Acute overdose is rare and experience with acute amiodarone poisoning is limited; see “Adverse effects of amiodarone” for side effects of long-term therapeutic use. ^[8]

• Clinical features: bradyarrhythmias, hypotension, asystole
• Management
  • Follow the general management of CV drug poisoning.
  • Consider intravenous lipid emulsion therapy and VA-ECMO for refractory arrhythmias.

Clonidine poisoning ^[2][5]

Clinical features

• Onset: symptoms occur within 30–60 minutes, peak effect occurs 2–3 hours after ingestion ^[2][5]
• Signs and symptoms: may be similar to clinical features of CV drug poisoning and/or opioid poisoning
  • Lethargy, somnolence, obtundation (most common symptom)
  • Hypotension
  • Bradycardia
  • Respiratory depression
  • Hypothermia
  • Miosis

Diagnostics

• ECG: bradycardia (common), heart block
• Glucose: to rule out hypoglycemia

Management

• Begin initial management of CV drug poisoning and treat symptomatically.
• Initiate respiratory monitoring: pulse oximetry, end-tidal CO₂
• Treat hypotension
  • Initial: IV fluid bolus 20–60 mL/kg
  • Persistent hypotension: norepinephrine infusion
• Symptomatic bradycardia: Administer atropine .
• Consider naloxone for CNS or respiratory depression (see “Naloxone for opioid overdose” for dosage). ^[2][5]

Nitrate poisoning ^[2]

Toxicity from nitrates may result from vasodilation and/or methemoglobinemia.

• Clinical features
  • Hypotension (common)
  • Reflex tachycardia
  • Headache
  • Methemoglobinemia
• Management: Begin initial management of CV drug poisoning and treat symptomatically.
  • If patient is on nitrate infusion : Review therapeutic indication and discontinue the treatment, if possible. ^[2]
  • Hypotension: supine position, IV fluids, norepinephrine infusion
  • Methemoglobinemia: supplemental oxygen, methylene blue

If the nitrates were initiated for acute coronary syndrome, use vasopressors cautiously. ^[2]

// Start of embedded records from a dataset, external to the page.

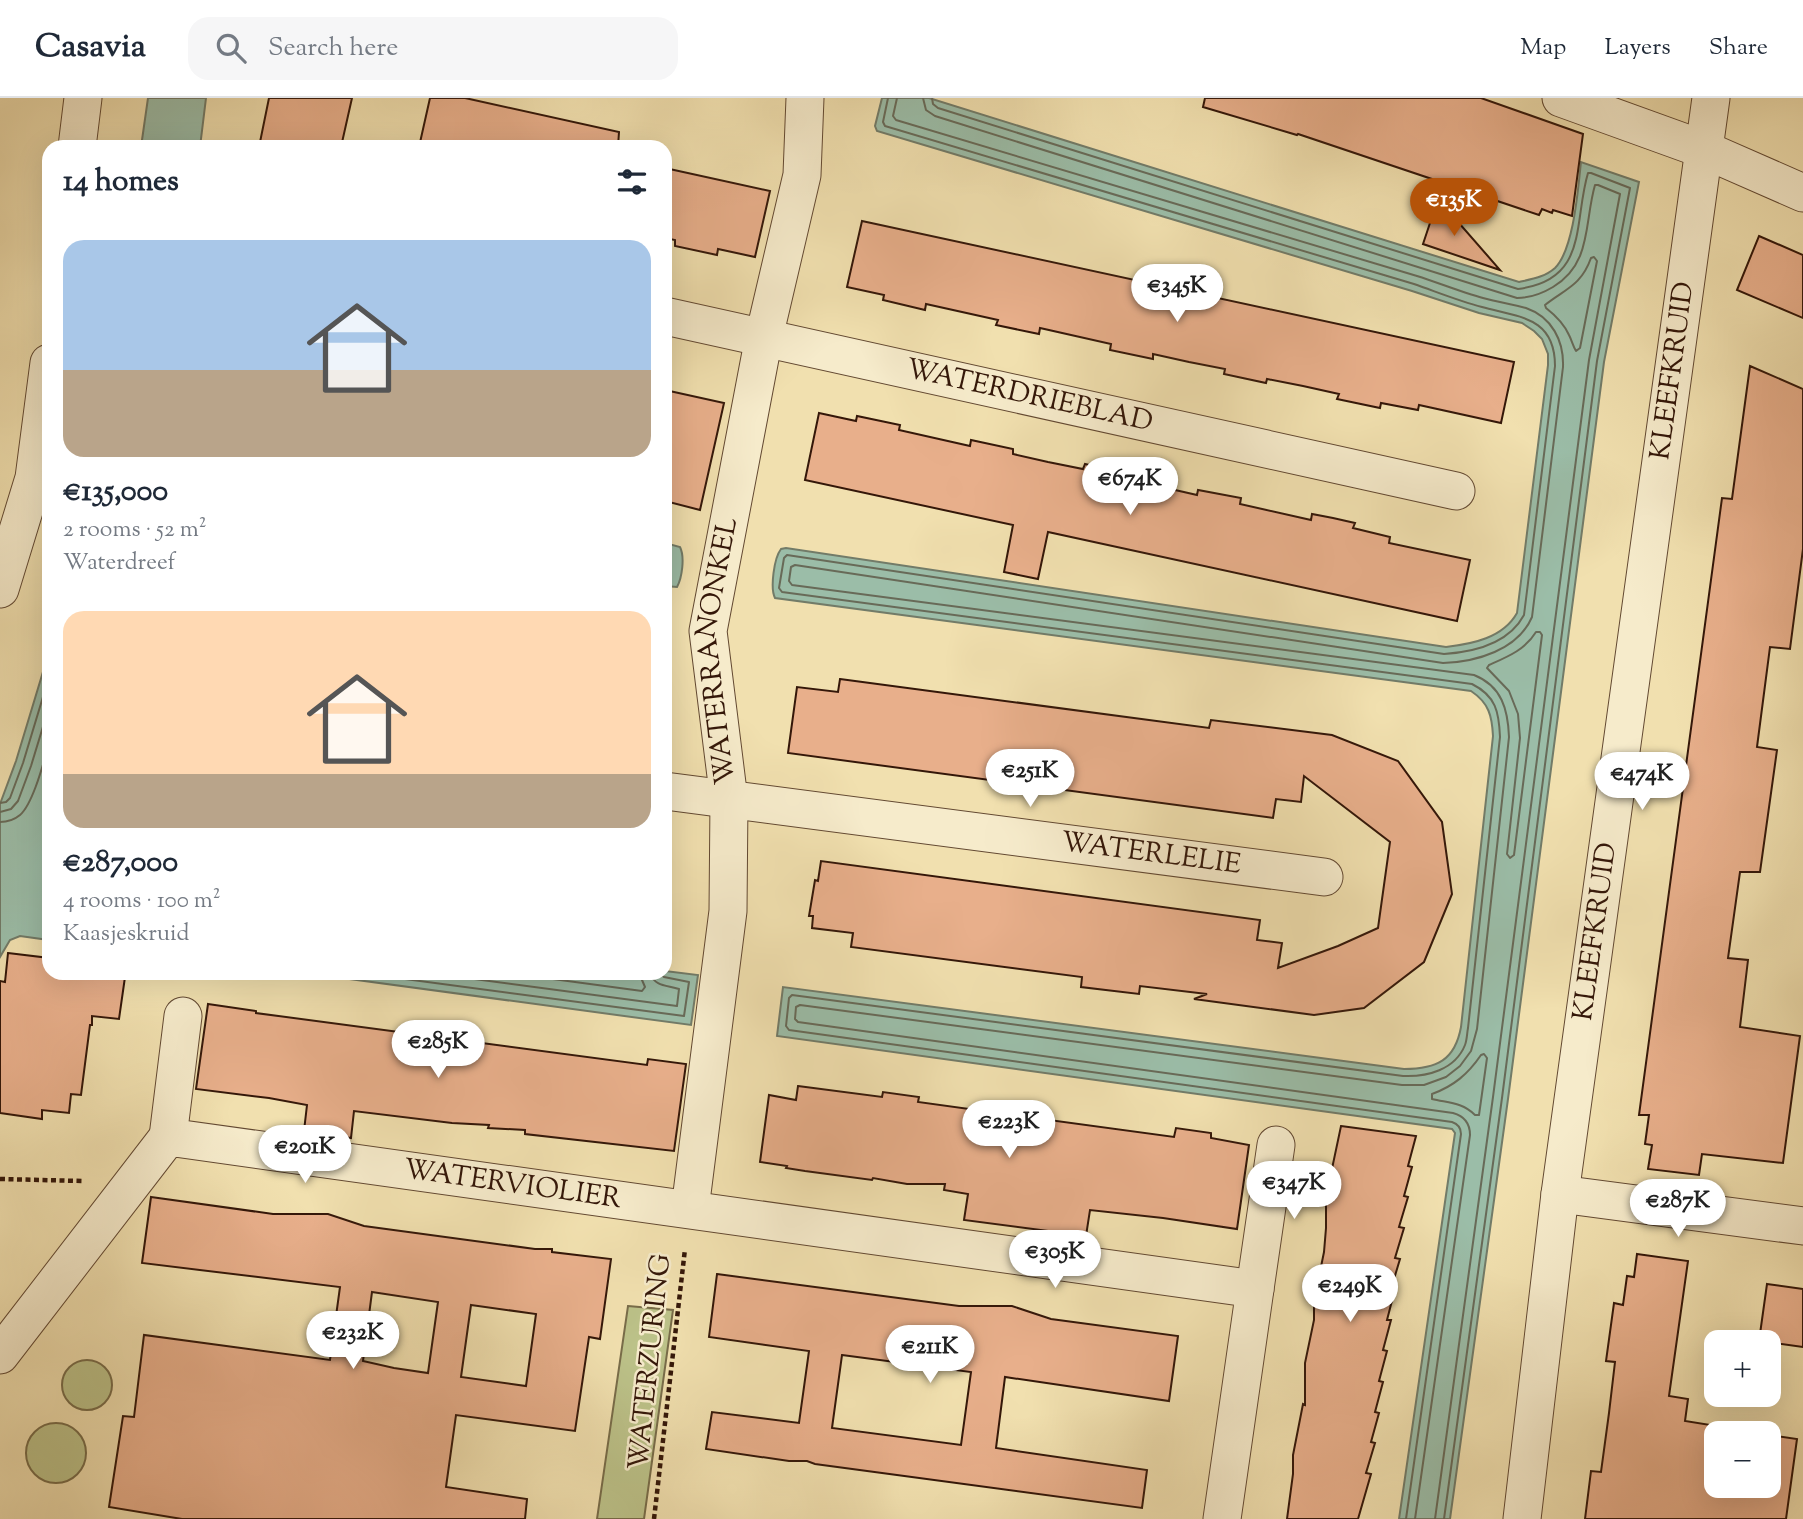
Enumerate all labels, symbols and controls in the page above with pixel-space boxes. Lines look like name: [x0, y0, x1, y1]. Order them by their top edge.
search box: [188, 17, 678, 80]
text: Casavia: [35, 24, 146, 72]
icon: search: [212, 29, 250, 67]
text: Search here: [268, 30, 398, 67]
text: Map: [1520, 31, 1566, 65]
text: Layers: [1604, 31, 1671, 65]
text: Share: [1709, 31, 1768, 65]
text: 14 homes: [63, 161, 179, 204]
icon: filters: [613, 163, 651, 201]
pin: €135K: [1405, 178, 1503, 238]
text: €135K: [1426, 184, 1482, 217]
pin: €345K: [1128, 264, 1226, 324]
text: €345K: [1147, 270, 1207, 303]
street label: KLEEFKRUID: [1641, 279, 1705, 463]
icon: home: [294, 285, 420, 411]
street label: WATERDRIEBLAD: [902, 350, 1157, 443]
pin: €674K: [1081, 458, 1179, 517]
text: €674K: [1098, 463, 1162, 496]
text: €135,000: [63, 471, 168, 514]
text: 2 rooms · 52 m²: [63, 514, 206, 547]
street label: WATERRANONKEL: [687, 514, 749, 787]
text: Waterdreef: [63, 547, 176, 580]
icon: home: [294, 656, 420, 782]
pin: €251K: [981, 750, 1079, 809]
pin: €474K: [1593, 752, 1691, 812]
text: €251K: [1002, 755, 1059, 788]
text: €474K: [1610, 758, 1674, 791]
street label: WATERLELIE: [1059, 823, 1243, 886]
street label: KLEEFKRUID: [1564, 840, 1628, 1023]
text: €287,000: [63, 842, 178, 885]
text: 4 rooms · 100 m²: [63, 885, 221, 918]
text: Kaasjeskruid: [63, 918, 190, 951]
pin: €285K: [389, 1020, 487, 1080]
text: €285K: [408, 1026, 468, 1059]
pin: €223K: [960, 1100, 1058, 1160]
text: €223K: [978, 1106, 1040, 1139]
pin: €201K: [256, 1126, 354, 1185]
text: €201K: [274, 1131, 336, 1164]
street label: WATERVIOLIER: [401, 1150, 624, 1220]
pin: €347K: [1245, 1162, 1343, 1221]
text: €347K: [1262, 1167, 1326, 1200]
pin: €287K: [1629, 1180, 1727, 1239]
text: €287K: [1646, 1185, 1710, 1218]
pin: €305K: [1006, 1230, 1104, 1290]
text: €305K: [1025, 1236, 1085, 1269]
street label: WATERZURING: [620, 1252, 682, 1472]
pin: €249K: [1301, 1264, 1399, 1324]
text: €249K: [1318, 1270, 1382, 1303]
pin: €232K: [304, 1312, 402, 1371]
text: €232K: [322, 1317, 384, 1350]
pin: €211K: [881, 1326, 979, 1385]
map controls: [1704, 1330, 1781, 1498]
button: +: [1704, 1330, 1781, 1407]
text: €211K: [902, 1331, 958, 1364]
button: −: [1704, 1421, 1781, 1498]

ACEI and ARB poisoning ^[5]

Toxicity is rarely life-threatening in isolated ACEI or ARB overdose.

• Clinical features
  • Both: hypotension, syncope, cardiac ischemia
  • ARBs: palpitations, diaphoresis, dizziness, lethargy, confusion
• Management: mostly supportive; follow the general management of CV drug poisoning.
  • Angioedema: Administer treatment for bradykinin-mediated angioedema.
  • Hypotension: IV fluid boluses, norepinephrine infusion, naloxone (in opioid-naive patients; under specialist supervision)

Check for co-ingestion with other antihypertensives, e.g., beta blockers or CCBs.